Тут Лапицкий смутился, опомнился и забормотал:
– Это я ничего, просто поясняю, что не боюсь неудобств.
– А я уж понял, – заверил Сорокин, – что ж, обживайтесь. Вопрос с ночевкой решили, но вы понимаете, что под мою личную ответственность.
Поп заверил, что не злоупотребит.
– И вообще обращайтесь, – не без труда, но все-таки разрешил Николай Николаевич, чем Лапицкий немедленно воспользовался:
– Если вы так добры, я прямо сейчас обращусь. Замолвите за меня словечко, насчет трудоустройства.
– А что делать умеете?
– Да почти все. Строить, ремонтировать, дрова рубить, лошадей лечить. И сапожник.
– Между прочим, это кстати, – заметил Сорокин, – мы как раз лишились единственного мастера.
– А что с ним?
– Приболел. И как долго пробудет на больничном – неведомо.
– Мне, право, неловко.
– Ничего, надо же людям обувь чинить. Подниму вопрос в райкоме.

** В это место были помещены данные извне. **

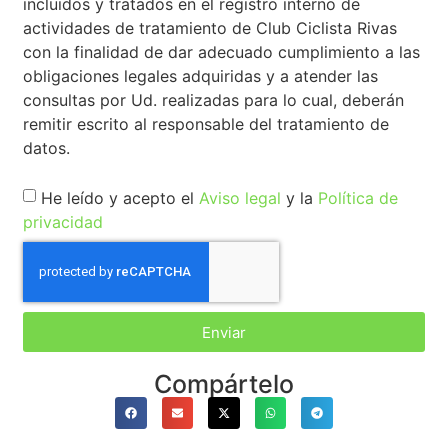
incluidos y tratados en el registro interno de
actividades de tratamiento de Club Ciclista Rivas
con la finalidad de dar adecuado cumplimiento a las
obligaciones legales adquiridas y a atender las
consultas por Ud. realizadas para lo cual, deberán
remitir escrito al responsable del tratamiento de
datos.
He leído y acepto el
Aviso legal
y la
Política de
privacidad
Enviar
Compártelo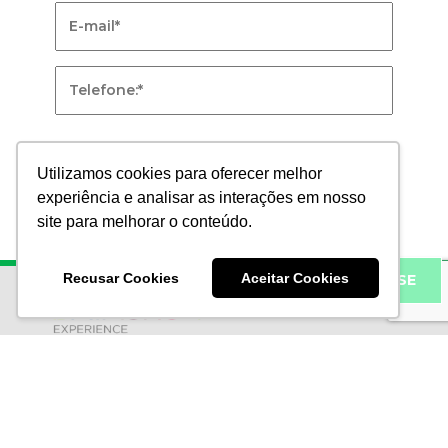
RECEBA NOSSAS
NOVIDADES POR
EMAIL
Preencha o formulário abaixo e receba
nossas novidades
Utilizamos cookies para oferecer melhor
experiência e analisar as interações em nosso
site para melhorar o conteúdo.
Recusar Cookies
Aceitar Cookies
INSCREVA-SE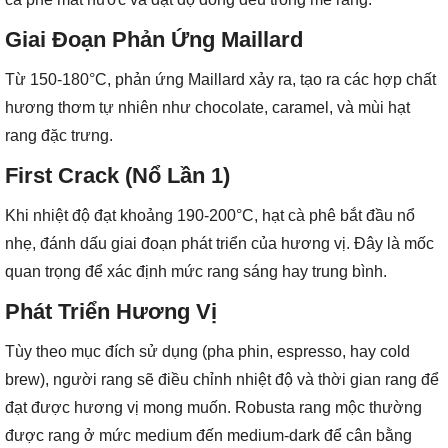
Giai Đoạn Phản Ứng Maillard
Từ 150-180°C, phản ứng Maillard xảy ra, tạo ra các hợp chất
hương thơm tự nhiên như chocolate, caramel, và mùi hạt
rang đặc trưng.
First Crack (Nổ Lần 1)
Khi nhiệt độ đạt khoảng 190-200°C, hạt cà phê bắt đầu nổ
nhẹ, đánh dấu giai đoạn phát triển của hương vị. Đây là mốc
quan trọng để xác định mức rang sáng hay trung bình.
Phát Triển Hương Vị
Tùy theo mục đích sử dụng (pha phin, espresso, hay cold
brew), người rang sẽ điều chỉnh nhiệt độ và thời gian rang để
đạt được hương vị mong muốn. Robusta rang mộc thường
được rang ở mức medium đến medium-dark để cân bằng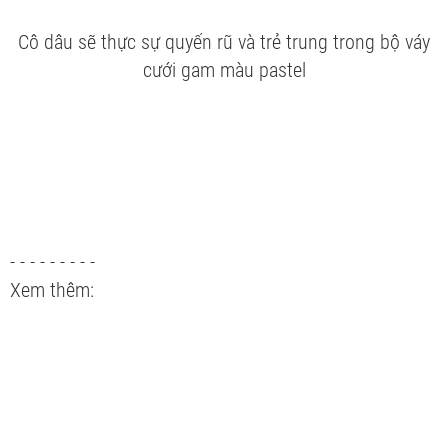
Cô dâu sẽ thực sự quyến rũ và trẻ trung trong bộ váy
cưới gam màu pastel
- - - - - - - - -
Xem thêm: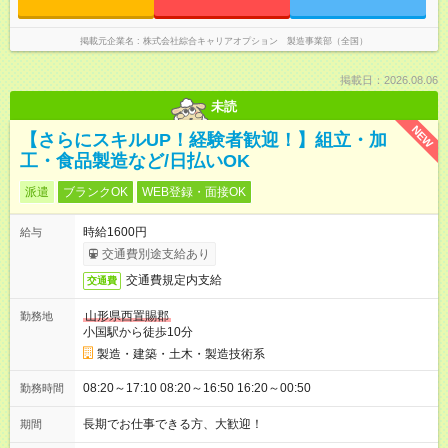
掲載元企業名
株式会社綜合キャリアオプション 製造事業部（全国）
掲載日：2026.08.06
未読
NEW
【さらにスキルUP！経験者歓迎！】組立・加
工・食品製造など/日払いOK
派遣
ブランクOK
WEB登録・面接OK
時給1600円
給与
交通費別途支給あり
交通費規定内支給
交通費
山形県西置賜郡
勤務地
小国駅から徒歩10分
製造・建築・土木・製造技術系
08:20～17:10 08:20～16:50 16:20～00:50
勤務時間
長期でお仕事できる方、大歓迎！
期間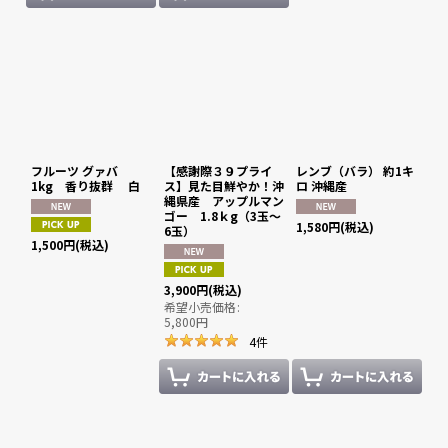
フルーツ グァバ
【感謝際３９プライ
レンブ（バラ） 約1キ
1kg 香り抜群 白
ス】見た目鮮やか！沖
ロ 沖縄産
縄県産 アップルマン
ゴー 1.8ｋg（3玉〜
1,580
円
(税込)
6玉）
1,500
円
(税込)
3,900
円
(税込)
希望小売価格
:
5,800
円
4
件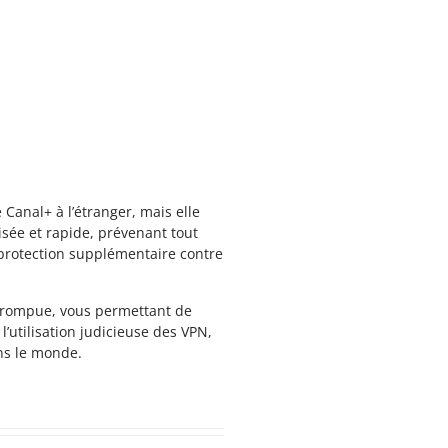
Canal+ à l’étranger, mais elle
sée et rapide, prévenant tout
e protection supplémentaire contre
terrompue, vous permettant de
’utilisation judicieuse des VPN,
ns le monde.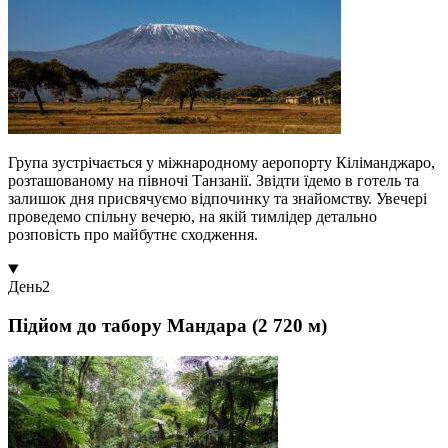
Група зустрічається у міжнародному аеропорту Кіліманджаро,
розташованому на півночі Танзанії. Звідти їдемо в готель та
залишок дня присвячуємо відпочинку та знайомству. Увечері
проведемо спільну вечерю, на якій тимлідер детально
розповість про майбутнє сходження.
День
2
Підйом до табору Мандара (2 720 м)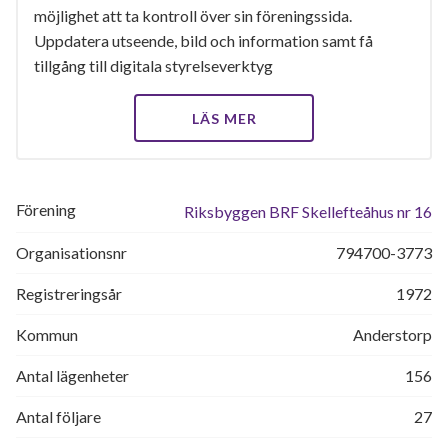
möjlighet att ta kontroll över sin föreningssida.
Uppdatera utseende, bild och information samt få
tillgång till digitala styrelseverktyg
LÄS MER
Förening
Riksbyggen BRF Skellefteåhus nr 16
Organisationsnr
794700-3773
Registreringsår
1972
Kommun
Anderstorp
Antal lägenheter
156
Antal följare
27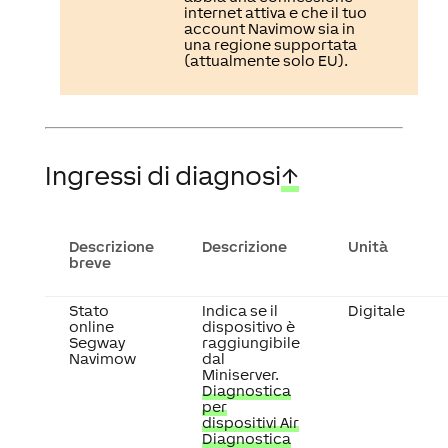
internet attiva e che il tuo
account Navimow sia in
una regione supportata
(attualmente solo EU).
Ingressi di diagnosi
↑
Descrizione
Descrizione
Unità
breve
Stato
Indica se il
Digitale
online
dispositivo è
Segway
raggiungibile
Navimow
dal
Miniserver.
Diagnostica
per
dispositivi Air
Diagnostica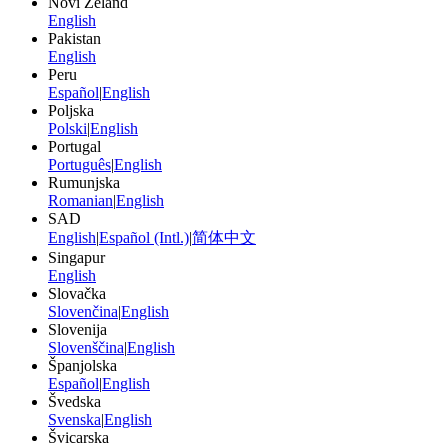
Novi Zeland
English
Pakistan
English
Peru
Español
|
English
Poljska
Polski
|
English
Portugal
Português
|
English
Rumunjska
Romanian
|
English
SAD
English
|
Español (Intl.)
|
简体中文
Singapur
English
Slovačka
Slovenčina
|
English
Slovenija
Slovenščina
|
English
Španjolska
Español
|
English
Švedska
Svenska
|
English
Švicarska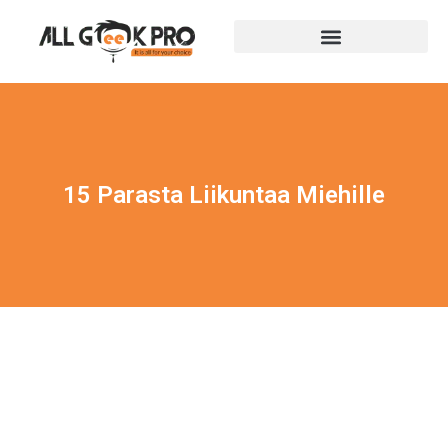
15 Parasta Liikuntaa Miehille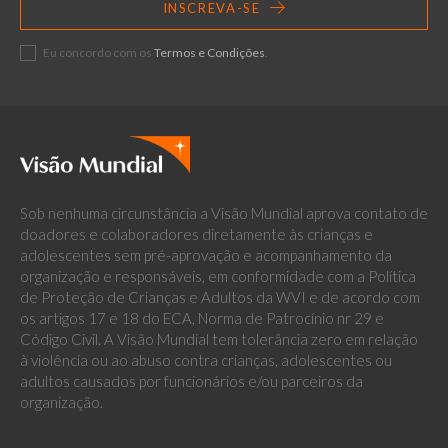
INSCREVA-SE
Eu concordo com os
Termos e Condições
.
Sob nenhuma circunstância a Visão Mundial aprova contato de
doadores e colaboradores diretamente às crianças e
adolescentes sem pré-aprovação e acompanhamento da
organização e responsáveis, em conformidade com a Política
de Proteção de Crianças e Adultos da WVI e de acordo com
os artigos 17 e 18 do ECA, Norma de Patrocínio nr 29 e
Código Civil. A Visão Mundial tem tolerância zero em relação
à violência ou ao abuso contra crianças, adolescentes ou
adultos causados por funcionários e/ou parceiros da
organização.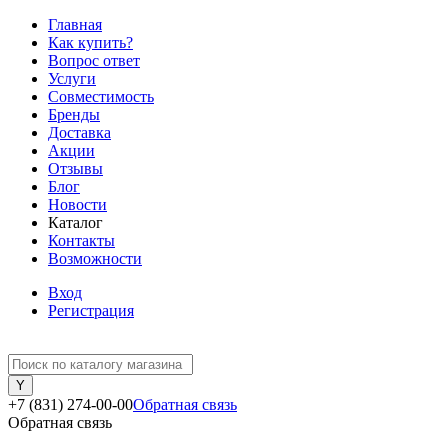
Главная
Как купить?
Вопрос ответ
Услуги
Совместимость
Бренды
Доставка
Акции
Отзывы
Блог
Новости
Каталог
Контакты
Возможности
Вход
Регистрация
+7 (831) 274-00-00
Обратная связь
Обратная связь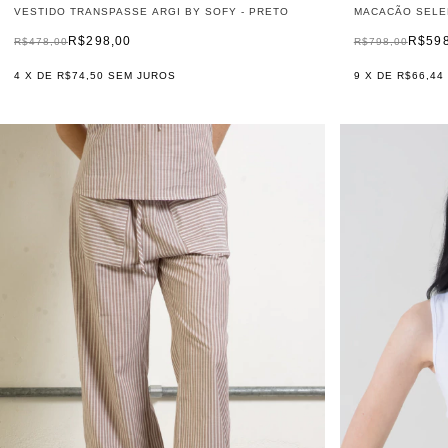
VESTIDO TRANSPASSE ARGI BY SOFY - PRETO
MACACÃO SELE
R$298,00
R$59
R$478,00
R$798,00
4
X DE
R$74,50
SEM JUROS
9
X DE
R$66,44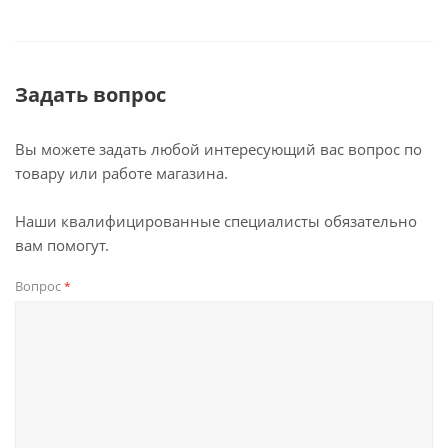
Задать вопрос
Вы можете задать любой интересующий вас вопрос по
товару или работе магазина.
Наши квалифицированные специалисты обязательно
вам помогут.
Вопрос
*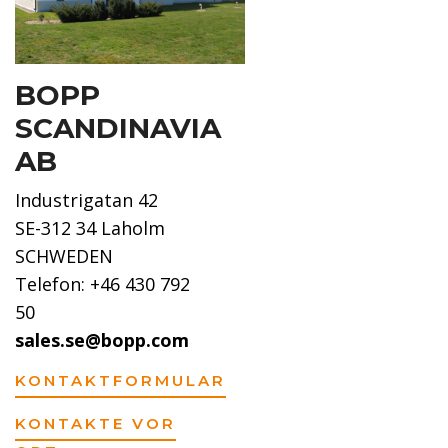
BOPP
SCANDINAVIA
AB
Industrigatan 42
SE-312 34 Laholm
SCHWEDEN
Telefon: +46 430 792
50
sales.se@bopp.com
KONTAKTFORMULAR
KONTAKTE VOR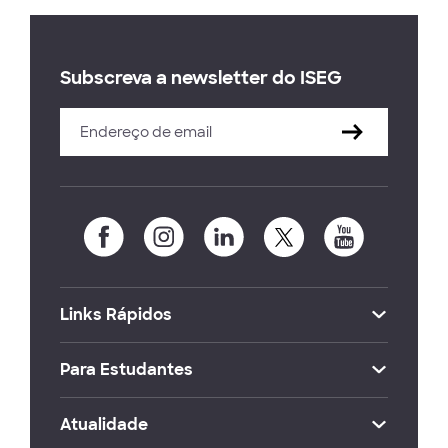
Subscreva a newsletter do ISEG
Links Rápidos
Para Estudantes
Atualidade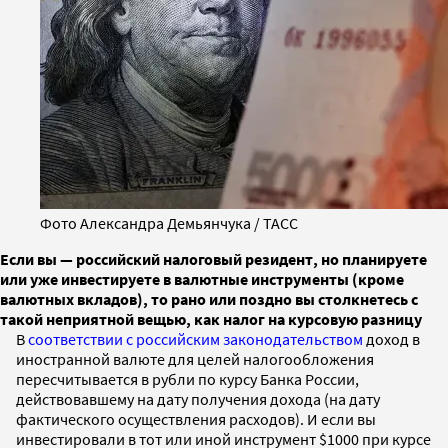
Фото Александра Демьянчука / ТАСС
Если вы — российский налоговый резидент, но планируете
или уже инвестируете в валютные инструменты (кроме
валютных вкладов), то рано или поздно вы столкнетесь с
такой неприятной вещью, как налог на курсовую разницу
В
соответствии с российским законодательством
доход в
иностранной валюте для целей налогообложения
пересчитывается в рубли по курсу Банка России,
действовавшему на дату получения дохода (на дату
фактического осуществления расходов). И если вы
инвестировали в тот или иной инструмент $1000 при курсе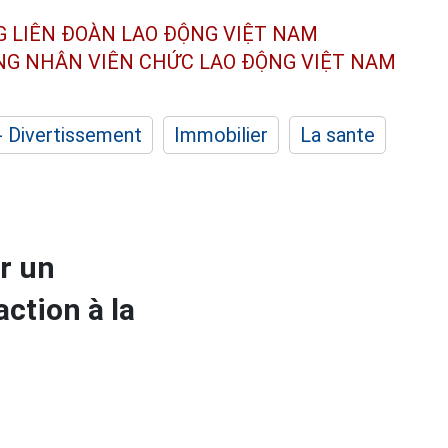
G LIÊN ĐOÀN
LAO ĐỘNG VIỆT NAM
ÔNG NHÂN
VIÊN CHỨC LAO ĐỘNG
VIỆT NAM
- Divertissement
Immobilier
La sante
r un
action à la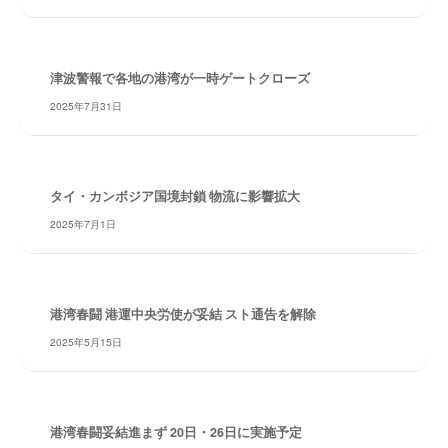
津波警報で各地の港湾が一時ゲートクローズ
2025年7月31日
タイ・カンボジア国境封鎖 物流に影響拡大
2025年7月1日
港湾春闘 港運中央労使が妥結 スト通告を解除
2025年5月15日
港湾春闘妥結進まず 20日・26日に実施予定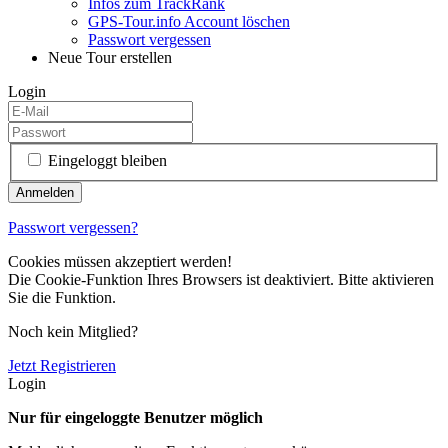
Infos zum TrackRank
GPS-Tour.info Account löschen
Passwort vergessen
Neue Tour erstellen
Login
Eingeloggt bleiben
Passwort vergessen?
Cookies müssen akzeptiert werden!
Die Cookie-Funktion Ihres Browsers ist deaktiviert. Bitte aktivieren
Sie die Funktion.
Noch kein Mitglied?
Jetzt Registrieren
Login
Nur für eingeloggte Benutzer möglich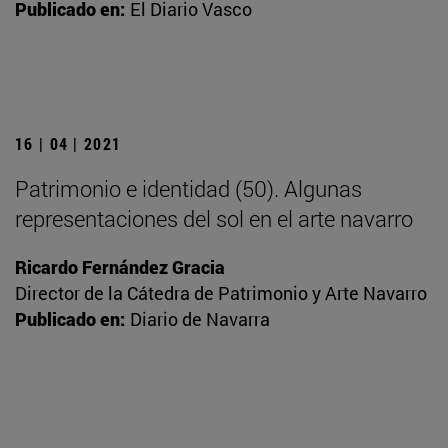
Publicado en:
El Diario Vasco
16 | 04 | 2021
Patrimonio e identidad (50). Algunas
representaciones del sol en el arte navarro
Ricardo Fernández Gracia
Director de la Cátedra de Patrimonio y Arte Navarro
Publicado en:
Diario de Navarra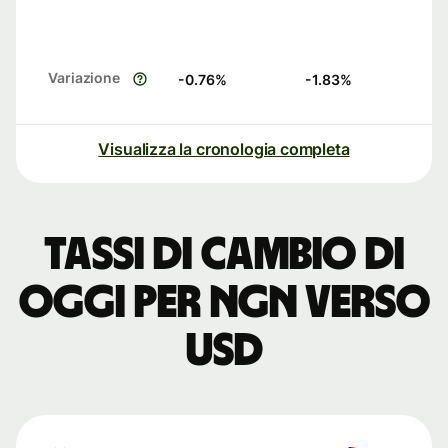
Variazione
-0.76
%
-1.83
%
Visualizza la cronologia completa
Tassi di cambio di
oggi per NGN verso
USD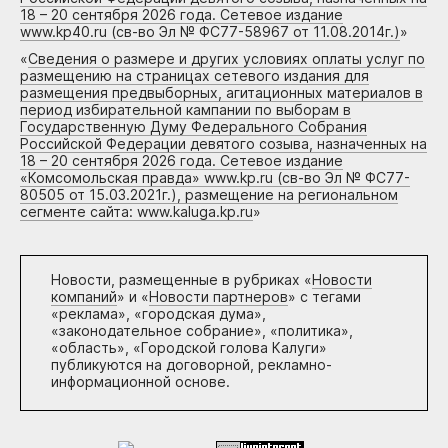
18 – 20 сентября 2026 года. Сетевое издание
www.kp40.ru (св-во Эл № ФС77-58967 от 11.08.2014г.)
»
«
Сведения о размере и других условиях оплаты услуг по
размещению на страницах сетевого издания для
размещения предвыборных, агитационных материалов в
период избирательной кампании по выборам в
Государственную Думу Федерального Собрания
Российской Федерации девятого созыва, назначенных на
18 – 20 сентября 2026 года. Сетевое издание
«Комсомольская правда» www.kp.ru (св-во Эл № ФС77-
80505 от 15.03.2021г.), размещение на региональном
сегменте сайта: www.kaluga.kp.ru
»
Новости, размещенные в рубриках «
Новости
компаний
» и «
Новости партнеров
» с тегами
«реклама», «городская дума»,
«законодательное собрание», «политика»,
«область», «Городской голова Калуги»
публикуются на договорной, рекламно-
информационной основе.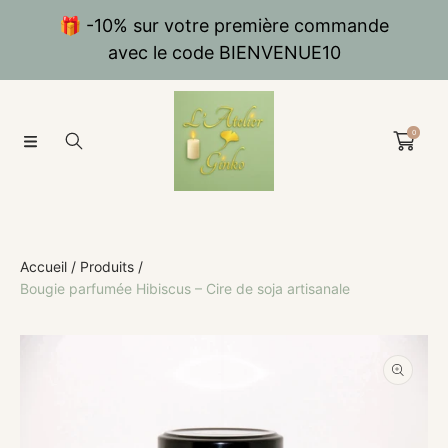
IGNORER ET PASSER AU CONTENU
🎁 -10% sur votre première commande
avec le code BIENVENUE10
0
Accueil
Produits
Bougie parfumée Hibiscus – Cire de soja artisanale
PASSER AUX INFORMATIONS PRODUITS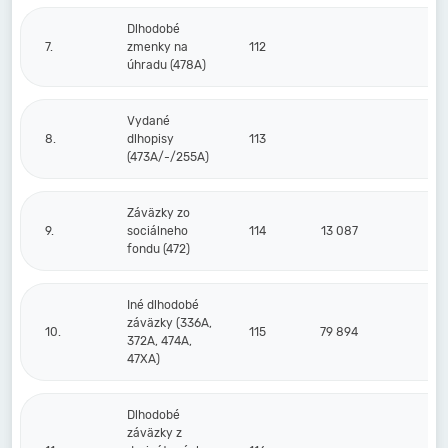
Dlhodobé
7.
zmenky na
112
úhradu (478A)
Vydané
8.
dlhopisy
113
(473A/-/255A)
Záväzky zo
9.
sociálneho
114
13 087
1
fondu (472)
Iné dlhodobé
záväzky (336A,
10.
115
79 894
1
372A, 474A,
47XA)
Dlhodobé
záväzky z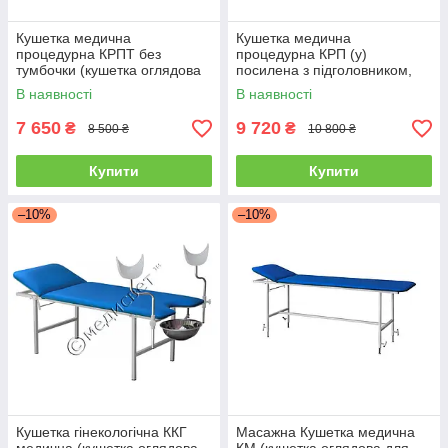
Кушетка медична
Кушетка медична
процедурна КРПТ без
процедурна КРП (у)
тумбочки (кушетка оглядова
посилена з підголовником,
медична)
що регулюється (оглядова
В наявності
В наявності
для кабінету лікаря)
7 650
9 720
₴
₴
8 500 ₴
10 800 ₴
Купити
Купити
–10%
–10%
Кушетка гінекологічна ККГ
Масажна Кушетка медична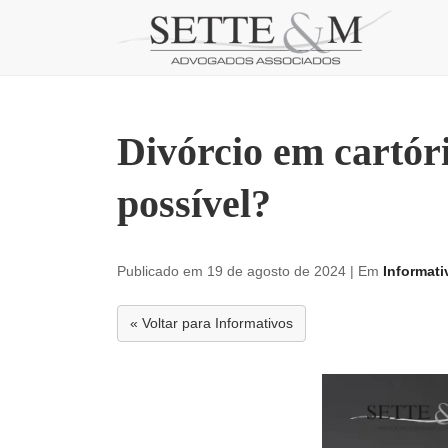
Skip
to
content
Divórcio em cartór
possível?
Publicado em 19 de agosto de 2024
| Em
Informati
« Voltar para Informativos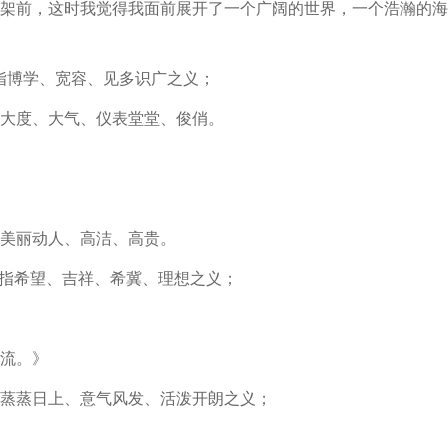
架前，这时我觉得我面前展开了一个广阔的世界，一个浩瀚的海
意指博学、宽容、见多识广之义；
指大度、大气、仪表堂堂、俊俏。
指美丽动人、高洁、高贵。
意指希望、吉祥、希冀、理想之义；
流。》
指蒸蒸日上、意气风发、活泼开朗之义；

– Благодарю вас. Поработаем, пока не вернется мастер. Мы вас не стесним, все будет благолепно. Люди мы благодарные, умеем радоваться и малому, и молча. Любая власть от Бога, нельзя жить в государстве и не иметь к нему отношения. Как станем на ноги, будем рады помочь, посодействовать.
Порядком коробило это вот «мы», намекающее на то, что в общество хорошо знакомое, обжитое, проникло нечто постороннее, непонятное. И, скорее всего, враждебное, потому что, если было бы иначе, чего формировать новое, непонятное образование, обособляться от других?
Прощаясь, Сорокин спросил:
– Частным порядком поинтересуюсь: как же вы собираетесь восстанавливать помещение? Доставать деньги, материалы – все это непросто.
– Как всегда, дорогой товарищ капитан, – радостно улыбнулся Лапицкий, пожимая на прощание руку, – с Божьей помощью!
После его ухода дышать стало не в пример легче.
В благородство служителей культа капитан не верил, подозревая в них исключительно проводников чуждого влияния. И все-таки, поговорив со «своим» попом, Николай Николаевич был готов признать, что оценка Георгия Григорьича точна. Покладистый, неплохой мужик. Ну а удержать его в этом состоянии, контроль и надзор – уже его задача. На проверку можно Акимова посылать, ему полезно, а то от домашней тихой жизни лейтенант порядком раздобрел.